### Objectif:
Recopiez l'extrait sur le putsch d'Alger de « Sur place, et » à « de radiodiffusion. (1) » en renommant « engin » en « appareil ».

Le second épisode, assez peu connu, a été qualifié par les théoriciens américains de la dissémination nucléaire comme un cas d’école et nous renvoie à un épisode important de la Guerre d’Algérie, qui est celui du Putsch des généraux.
Nous sommes en avril 1961 et la préoccupation des atomistes français est la miniaturisation de leur bombe A et sa mise en paire avec le programme de chasseur bombardier Mirage IV, futur vecteur «national» français.
Le 22 avril, le général Challe prend le pouvoir à Alger, les commis coloniaux de l’époque sont capturés puis envoyés à In Salah en avion. C’est le chaos à Alger, la rue se vide de policiers et partout des jeunes en profitent pour «visiter» endroits interdits, laissés quasi à l’abandon, c’est là qu’un groupe d’étudiants retrouvent dans un entrepôt militaire du port d’Alger la bombe atomique du prochain test.
Lees généraux putschistes étaient-ils au courant de l’imminence du test atomique ? Tout porte à croire que oui, le 3 mars un article de presse citant un officiel du Commissariat à l’énergie atomique annonçait un essai probable pendant le mois d’avril. Le CEA aurait officiellement reçu l’ordre opérationnel le 30 mars pour un essai au plus tard le 1er mai.
Le général De Gaulle savait-il que la bombe était à Alger ou, du moins, en Algérie le jour du putsch ? Oui, probablement. Informé des évènements à 9 h le matin du 22 avril, il donna l’ordre de procéder au plus vite au test après une réunion avec le Premier ministre de l’époque, Michel Debré. Une discussion avec les techniciens atomiques à Reggane avait eu lieu le jour même à 11 h 30.
Sur place, et dans les vingt-quatre heures qui suivirent, un ordre formel de l’Elysée signé par De Gaulle était reçu, suivi d’un contre-ordre émis par le Général Challe, enjoignant les scientifiques de ne pas procéder au test.
A Alger, les étudiants, ayant trouvé et identifié la bombe atomique dans l’entrepôt militaire du port ne parviennent pas à entrer en communication avec le siège des putschistes au Palais du gouvernement, se déplacent au siège de la Radio pour alerter sur la présence de l’engin. Ils y contactent André Rossfelder, qui vient, au nom des putschistes, de prendre les commandes de l’établissement de radiodiffusion. (1)
Les journalistes accourent, mais la bombe n’est plus là. Des militaires loyalistes l’ont discrètement acheminée à l’aéroport Maison Blanche et mise dans un avion en direction de Reggane.
Le sort de Gerboise verte allait se retrouver entre les mains de l’indécis général Jean Thiry, coincé entre son amitié pour Challe et la peur de l’échec du putsch.
Pour bien comprendre que Challe et ses acolytes étaient au fait et suivaient de près les préparatifs de l’essai, il faut relever l’incident suivant : A Alger, le premier jour du putsch, le premier responsable scientifique de l’essai, Pierre Billaud et Georges Tirole, son adjoint, sont interceptés par les parachutistes alors qu’ils faisaient route vers Reggane à bord d’un vol spécial. Ce n’est que le lendemain qu’ils sont autorisés à reprendre leur chemin et regagner leur base.

### Matériel fourni:
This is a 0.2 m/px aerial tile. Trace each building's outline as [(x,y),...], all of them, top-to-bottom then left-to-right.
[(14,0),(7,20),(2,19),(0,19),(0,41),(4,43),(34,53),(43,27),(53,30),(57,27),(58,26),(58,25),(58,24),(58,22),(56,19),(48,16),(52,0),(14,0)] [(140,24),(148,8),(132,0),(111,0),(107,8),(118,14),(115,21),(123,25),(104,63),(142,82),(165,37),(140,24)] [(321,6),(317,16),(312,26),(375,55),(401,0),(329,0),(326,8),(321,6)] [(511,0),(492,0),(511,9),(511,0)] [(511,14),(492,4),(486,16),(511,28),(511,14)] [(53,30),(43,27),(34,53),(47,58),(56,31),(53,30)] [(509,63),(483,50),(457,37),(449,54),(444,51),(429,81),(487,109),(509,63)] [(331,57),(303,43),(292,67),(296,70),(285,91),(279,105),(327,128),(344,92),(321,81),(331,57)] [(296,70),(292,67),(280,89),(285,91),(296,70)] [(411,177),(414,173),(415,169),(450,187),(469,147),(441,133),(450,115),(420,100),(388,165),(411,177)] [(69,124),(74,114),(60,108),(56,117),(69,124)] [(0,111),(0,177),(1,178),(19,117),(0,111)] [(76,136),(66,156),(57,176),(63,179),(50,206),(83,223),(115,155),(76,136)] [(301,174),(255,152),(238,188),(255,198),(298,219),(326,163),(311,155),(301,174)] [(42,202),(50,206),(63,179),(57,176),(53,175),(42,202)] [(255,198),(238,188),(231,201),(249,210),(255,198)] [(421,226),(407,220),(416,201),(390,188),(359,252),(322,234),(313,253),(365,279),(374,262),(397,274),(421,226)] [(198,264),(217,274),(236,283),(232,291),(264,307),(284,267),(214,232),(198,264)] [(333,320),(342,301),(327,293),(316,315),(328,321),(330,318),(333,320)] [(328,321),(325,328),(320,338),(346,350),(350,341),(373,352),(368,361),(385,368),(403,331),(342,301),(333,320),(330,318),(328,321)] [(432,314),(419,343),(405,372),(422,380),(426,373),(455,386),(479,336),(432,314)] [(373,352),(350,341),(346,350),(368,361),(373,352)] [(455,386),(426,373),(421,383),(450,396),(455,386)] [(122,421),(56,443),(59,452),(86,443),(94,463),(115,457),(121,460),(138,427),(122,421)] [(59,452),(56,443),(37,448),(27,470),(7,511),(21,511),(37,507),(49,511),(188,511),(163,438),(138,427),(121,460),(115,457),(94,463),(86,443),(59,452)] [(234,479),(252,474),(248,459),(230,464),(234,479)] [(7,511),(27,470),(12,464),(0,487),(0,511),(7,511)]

### Résultat obtenu:
Sur place, et dans les vingt-quatre heures qui suivirent, un ordre formel de l’Elysée signé par De Gaulle était reçu, suivi d’un contre-ordre émis par le Général Challe, enjoignant les scientifiques de ne pas procéder au test.
A Alger, les étudiants, ayant trouvé et identifié la bombe atomique dans l’entrepôt militaire du port ne parviennent pas à entrer en communication avec le siège des putschistes au Palais du gouvernement, se déplacent au siège de la Radio pour alerter sur la présence de l’appareil. Ils y contactent André Rossfelder, qui vient, au nom des putschistes, de prendre les commandes de l’établissement de radiodiffusion. (1)